> [Exercise a]:
In the records, what are the lines that begin at the line containing "médicament en toute sécu" and end after the line containing "ordonnance."? Quote them verbatim, both end lines included.

> [Text block]:
=== Begin Enclosure ===

1.The application before me is that dated 17 February 2023 filed by the appellant. It is an application seeking stay of execution of the judgment in Kisii MCCC No. 504 of 2018, pending the hearing of an appeal that has been preferred to this court. The application is opposed.
2.From the material presented before me, it appears that the issue relates to compensation to the respondents for allowing the applicant to have a wayleave through the land parcel Bassi/Bogetaorio II/984B in order to construct a transmission line. The registered proprietor of the said land is one Nyakundi Maiko (deceased). In the supporting affidavit, sworn by Davies Owiti Obare, the applicant’s legal officer, compensation was agreed at Kshs. 462,571.20/- which it is said, was to be divided equally between the respondents. The appellant contends that the 1st respondent authorized the 2nd respondent to receive the said funds on her behalf since she did not have a bank account and the applicant deposited the monies into the account of the 2nd respondent. It is claimed that the 1st respondent acknowledged receipt of the funds and executed a discharge and indemnity form. However, she later filed the suit Kisii MCCC No. 504 of 2018 seeking payment of Kshs. 231, 285.60/- being half of the compensation money. Judgment was delivered in her favour on 7 November 2022 and it is this judgment that the applicant has appealed against and now seeks stay of execution pending appeal.
3.The application is opposed by the replying affidavit of Esther Moraa Onsongo, the 1st respondent. She inter alia avers that the applicant has not demonstrated how she stands to suffer substantial loss in the event that execution issues.

=== End Enclosure ===

> [Data for this task]:
=== Begin Enclosure ===

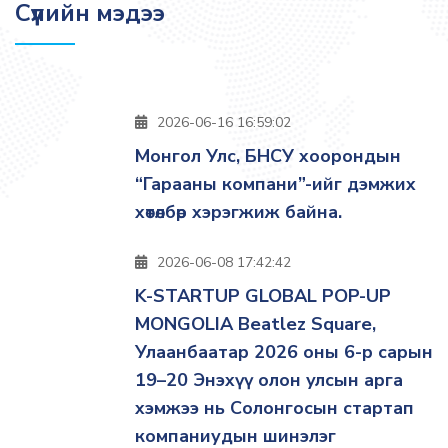
Сүүлийн мэдээ
2026-06-16 16:59:02
Монгол Улс, БНСУ хоорондын
“Гарааны компани”-ийг дэмжих
хөтөлбөр хэрэгжиж байна.
2026-06-08 17:42:42
K-STARTUP GLOBAL POP-UP
MONGOLIA Beatlez Square,
Улаанбаатар 2026 оны 6-р сарын
19–20 Энэхүү олон улсын арга
хэмжээ нь Солонгосын стартап
компаниудын шинэлэг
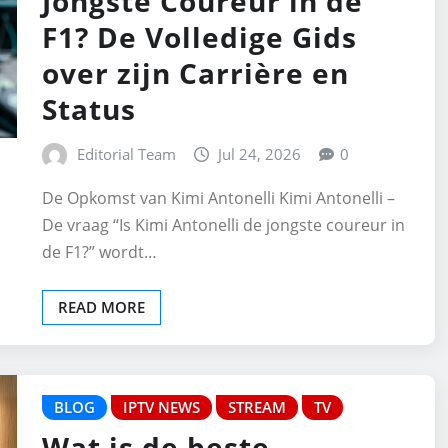
Jongste Coureur in de
F1? De Volledige Gids
over zijn Carrière en
Status
Editorial Team
Jul 24, 2026
0
De Opkomst van Kimi Antonelli Kimi Antonelli –
De vraag “Is Kimi Antonelli de jongste coureur in
de F1?” wordt…
READ MORE
BLOG
IPTV NEWS
STREAM
TV
Wat is de beste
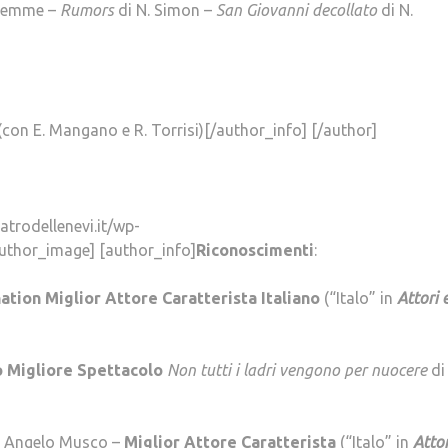
alemme –
Rumors
di N. Simon –
San Giovanni decollato
di N.
(con E. Mangano e R. Torrisi)[/author_info] [/author]
atrodellenevi.it/wp-
thor_image] [author_info]
Riconoscimenti
:
ation
Miglior Attore Caratterista Italiano
(“Italo” in
Attori 
 Migliore Spettacolo
Non tutti i ladri vengono per nuocere
di
ro Angelo Musco –
Miglior Attore Caratterista
(“Italo” in
Attor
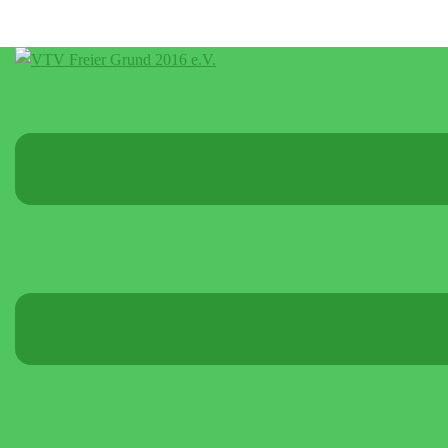
Menü
umschalten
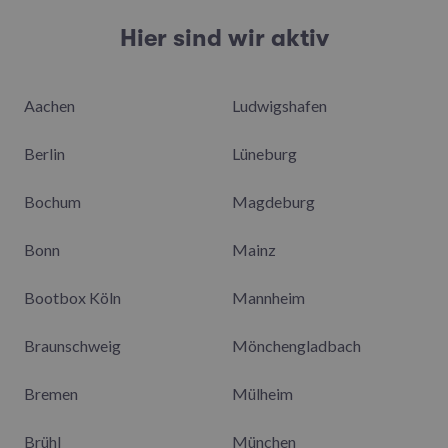
Hier sind wir aktiv
Aachen
Ludwigshafen
Berlin
Lüneburg
Bochum
Magdeburg
Bonn
Mainz
Bootbox Köln
Mannheim
Braunschweig
Mönchengladbach
Bremen
Mülheim
Brühl
München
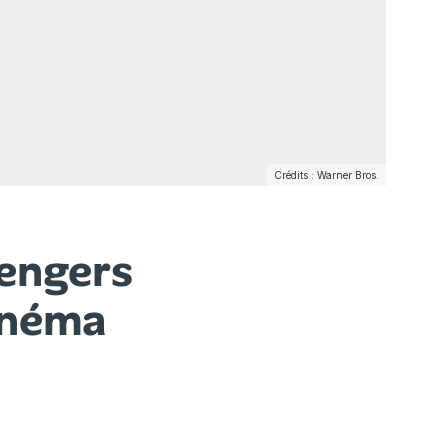
Crédits : Warner Bros.
vengers
inéma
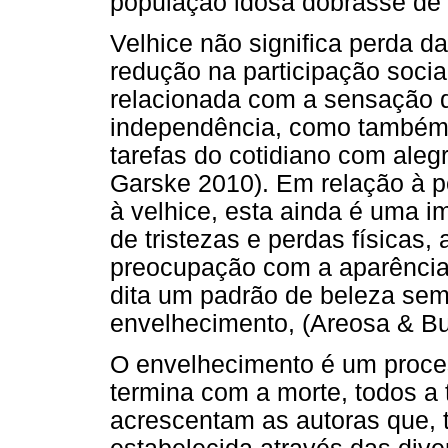
população idosa dobrasse de 
Velhice não significa perda d
redução na participação socia
relacionada com a sensação 
independência, como também 
tarefas do cotidiano com aleg
Garske 2010). Em relação à p
à velhice, esta ainda é uma 
de tristezas e perdas físicas,
preocupação com a aparência.
dita um padrão de beleza se
envelhecimento, (Areosa & Bul
O envelhecimento é um proce
termina com a morte, todos a
acrescentam as autoras que, 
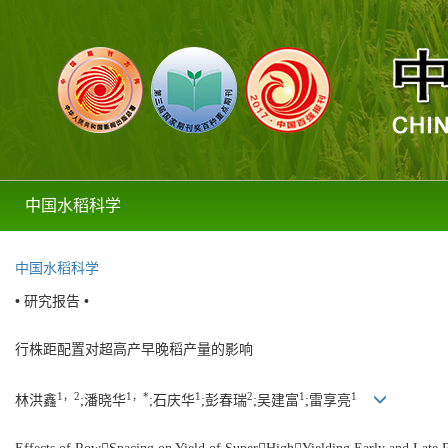
中国水稻科学
中国水稻科学
• 研究报告 •
行株距配置对超高产早晚稻产量的影响
1，2
1，*
1
2
1
1
林洪鑫
;潘晓华
;石庆华
;彭春瑞
;吴建富
;雷享亮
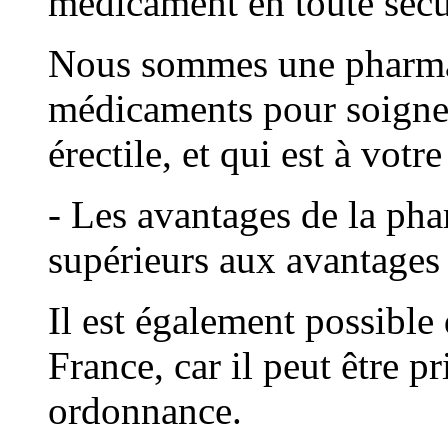
médicament en toute sécu
Nous sommes une pharmac
médicaments pour soigne
érectile, et qui est à votr
- Les avantages de la pha
supérieurs aux avantages 
Il est également possible 
France, car il peut être p
ordonnance.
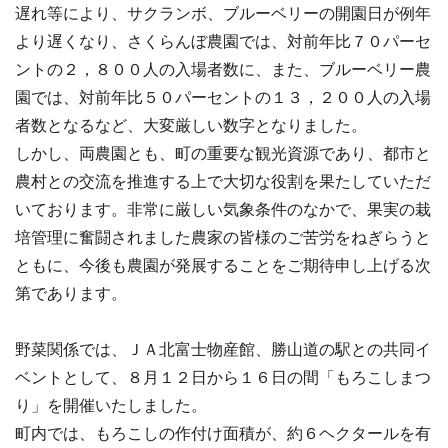
遅れ等により、サクランボ、ブルーベリーの開園日が例年
より遅くなり、さくらんぼ農園では、対前年比７０パーセ
ントの２，８００人の入場者数に、また、ブルーベリー農
園では、対前年比５０パーセントの１３，２００人の入場
者数となるなど、大変厳しい数字となりました。
しかし、両農園とも、町の重要な観光資源であり、都市と
農村との交流を推進する上で大切な役割を果たしていただ
いております。非常に厳しい気象条件のなかで、果実の栽
培管理に奮闘されました農家の皆様のご苦労をねぎらうと
ともに、今後も農園が発展することをご期待申し上げる次
第であります。
野菜関係では、ＪＡ北富士物産館、勝山道の駅との共同イ
ベントとして、８月１２日から１６日の間「もろこしまつ
り」を開催いたしました。
町内では、もろこしの作付け面積が、約６ヘクタールを有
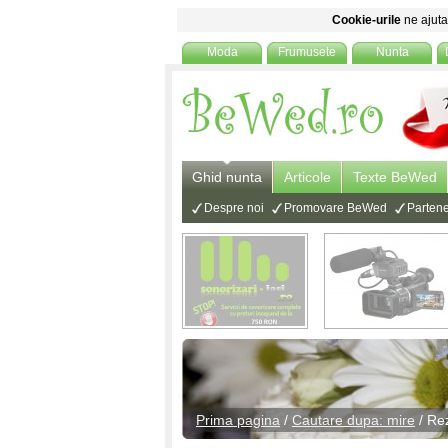
Cookie-urile
ne ajuta 
Moda
Frumusete
Nunta
Ghid nunta
Articole
Texte BeWed
Despre noi
Promovare BeWed
Partene
Prima pagina
/
Cautare dupa: mire
/ Rez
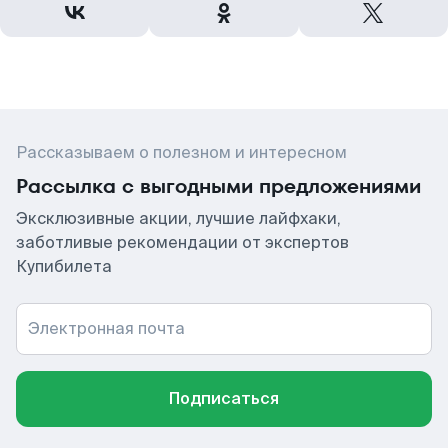
Рассказываем о полезном и интересном
Рассылка с выгодными предложениями
Эксклюзивные акции, лучшие лайфхаки,
заботливые рекомендации от экспертов
Купибилета
Электронная почта
Подписаться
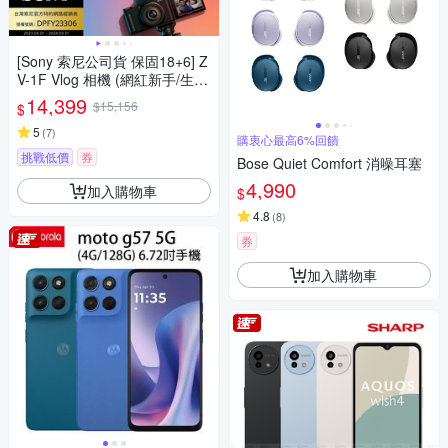
[Sony 索尼公司貨 保固18+6] Z
V-1F Vlog 相機 (網紅新手/生活
隨拍)
14,399
$15,156
$
5
(
7
)
購衷心最高6%回饋
挑戰低價
券
Bose Quiet Comfort 消噪耳塞
4,990
加入購物車
$
4.8
(
8
)
券
加入購物車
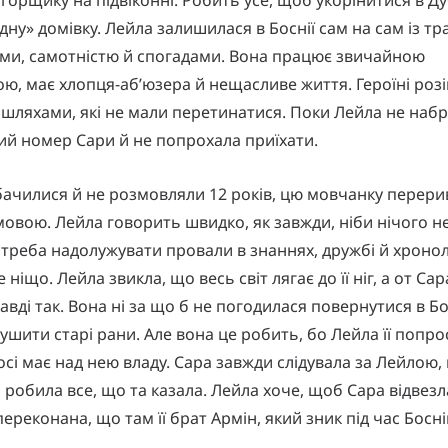
ідну» домівку. Лейла залишилася в Боснії сам на сам із т
и, самотністю й спогадами. Вона працює звичайною
ою, має хлопця-аб’юзера й нещасливе життя. Героїні роз
шляхами, які не мали перетинатися. Поки Лейла не наб
ий номер Сари й не попрохала приїхати.
бачилися й не розмовляли 12 років, цю мовчанку перери
овою. Лейла говорить швидко, як завжди, ніби нічого не
е треба надолужувати провали в знаннях, дружбі й хроноло
е ніщо. Лейла звикла, що весь світ лягає до її ніг, а от Сар
авді так. Вона ні за що б не погодилася повернутися в Бо
ушити старі рани. Але вона це робить, бо Лейла її попро
осі має над нею владу. Сара завжди слідувала за Лейлою, 
і робила все, що та казала. Лейла хоче, щоб Сара відвезла
переконана, що там її брат Армін, який зник під час Босн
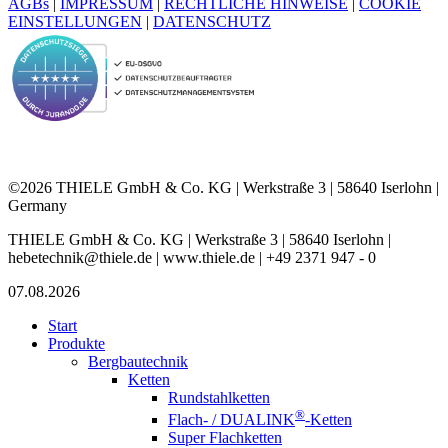
AGBs
|
IMPRESSUM
|
RECHTLICHE HINWEISE
|
COOKIE
EINSTELLUNGEN
|
DATENSCHUTZ
©2026 THIELE GmbH & Co. KG | Werkstraße 3 | 58640 Iserlohn |
Germany
THIELE GmbH & Co. KG | Werkstraße 3 | 58640 Iserlohn |
hebetechnik@thiele.de | www.thiele.de | +49 2371 947 - 0
07.08.2026
Start
Produkte
Bergbautechnik
Ketten
Rundstahlketten
®
Flach- / DUALINK
-Ketten
Super Flachketten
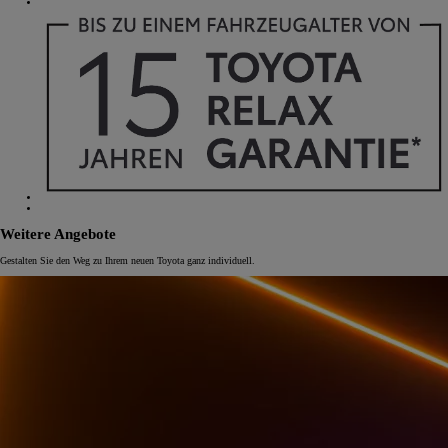
Weitere Angebote
Gestalten Sie den Weg zu Ihrem neuen Toyota ganz individuell.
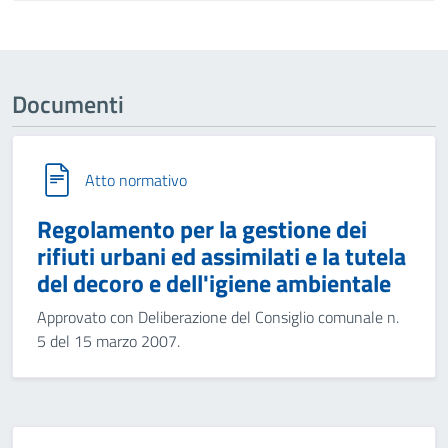
Documenti
Atto normativo
Regolamento per la gestione dei
rifiuti urbani ed assimilati e la tutela
del decoro e dell'igiene ambientale
Approvato con Deliberazione del Consiglio comunale n.
5 del 15 marzo 2007.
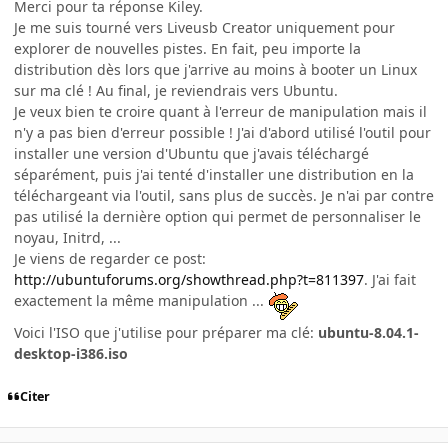
Merci pour ta réponse Kiley.
Je me suis tourné vers Liveusb Creator uniquement pour
explorer de nouvelles pistes. En fait, peu importe la
distribution dès lors que j'arrive au moins à booter un Linux
sur ma clé ! Au final, je reviendrais vers Ubuntu.
Je veux bien te croire quant à l'erreur de manipulation mais il
n'y a pas bien d'erreur possible ! J'ai d'abord utilisé l'outil pour
installer une version d'Ubuntu que j'avais téléchargé
séparément, puis j'ai tenté d'installer une distribution en la
téléchargeant via l'outil, sans plus de succès. Je n'ai par contre
pas utilisé la dernière option qui permet de personnaliser le
noyau, Initrd, ...
Je viens de regarder ce post:
http://ubuntuforums.org/showthread.php?t=811397
. J'ai fait
exactement la même manipulation ...
Voici l'ISO que j'utilise pour préparer ma clé:
ubuntu-8.04.1-
desktop-i386.iso
Citer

=== End Enclosure ===

> [Exercise b]:
Answer these about the court ruling, one per line:
(i) On what date was the application filed?
(ii) At what amount was the compensation agreed?
(iii) Who swore the replying affidavit opposing the application?

> [Task solution a]:
médicament en toute sécu
Nous sommes une pharmac
médicaments pour soigne
érectile, et qui est à votr
- Les avantages de la pha
supérieurs aux avantages 
Il est également possible 
France, car il peut être p
ordonnance.

> [Task solution b]:
(i) 17 February 2023
(ii) Kshs. 462,571.20/-
(iii) Esther Moraa Onsongo, the 1st respondent